Collection entries
*****
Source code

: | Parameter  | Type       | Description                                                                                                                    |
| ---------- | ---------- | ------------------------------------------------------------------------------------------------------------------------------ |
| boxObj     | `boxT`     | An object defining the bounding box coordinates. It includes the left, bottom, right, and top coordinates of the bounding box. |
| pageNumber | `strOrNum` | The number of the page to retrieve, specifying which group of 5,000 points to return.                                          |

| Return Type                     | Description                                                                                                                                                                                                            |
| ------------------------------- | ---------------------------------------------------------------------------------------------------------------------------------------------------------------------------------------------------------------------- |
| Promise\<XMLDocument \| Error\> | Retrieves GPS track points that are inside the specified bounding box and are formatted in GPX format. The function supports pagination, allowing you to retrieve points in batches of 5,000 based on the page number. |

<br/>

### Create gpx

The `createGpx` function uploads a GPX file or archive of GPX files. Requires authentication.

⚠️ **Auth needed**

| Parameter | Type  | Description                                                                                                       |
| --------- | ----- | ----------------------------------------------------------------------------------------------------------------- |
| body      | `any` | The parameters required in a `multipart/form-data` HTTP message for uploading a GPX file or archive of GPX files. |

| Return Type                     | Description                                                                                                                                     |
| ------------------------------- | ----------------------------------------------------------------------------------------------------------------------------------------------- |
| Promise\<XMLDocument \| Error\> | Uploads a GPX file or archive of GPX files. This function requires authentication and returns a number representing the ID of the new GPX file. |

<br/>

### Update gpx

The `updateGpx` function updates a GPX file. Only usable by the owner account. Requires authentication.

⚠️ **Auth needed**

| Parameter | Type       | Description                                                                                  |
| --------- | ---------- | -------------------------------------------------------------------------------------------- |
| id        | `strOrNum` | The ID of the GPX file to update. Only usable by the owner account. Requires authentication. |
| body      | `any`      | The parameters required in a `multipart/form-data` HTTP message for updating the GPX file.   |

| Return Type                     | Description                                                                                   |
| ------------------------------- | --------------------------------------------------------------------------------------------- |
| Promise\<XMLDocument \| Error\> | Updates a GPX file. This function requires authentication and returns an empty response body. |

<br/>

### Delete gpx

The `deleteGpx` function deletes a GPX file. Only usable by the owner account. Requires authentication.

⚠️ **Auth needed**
*****
Pick out every line above that contains the word "owner" and copy it.

▶ **SOLUTION TO THIS PROBLEM**:
The `updateGpx` function updates a GPX file. Only usable by the owner account. Requires authentication.
| id        | `strOrNum` | The ID of the GPX file to update. Only usable by the owner account. Requires authentication. |
The `deleteGpx` function deletes a GPX file. Only usable by the owner account. Requires authentication.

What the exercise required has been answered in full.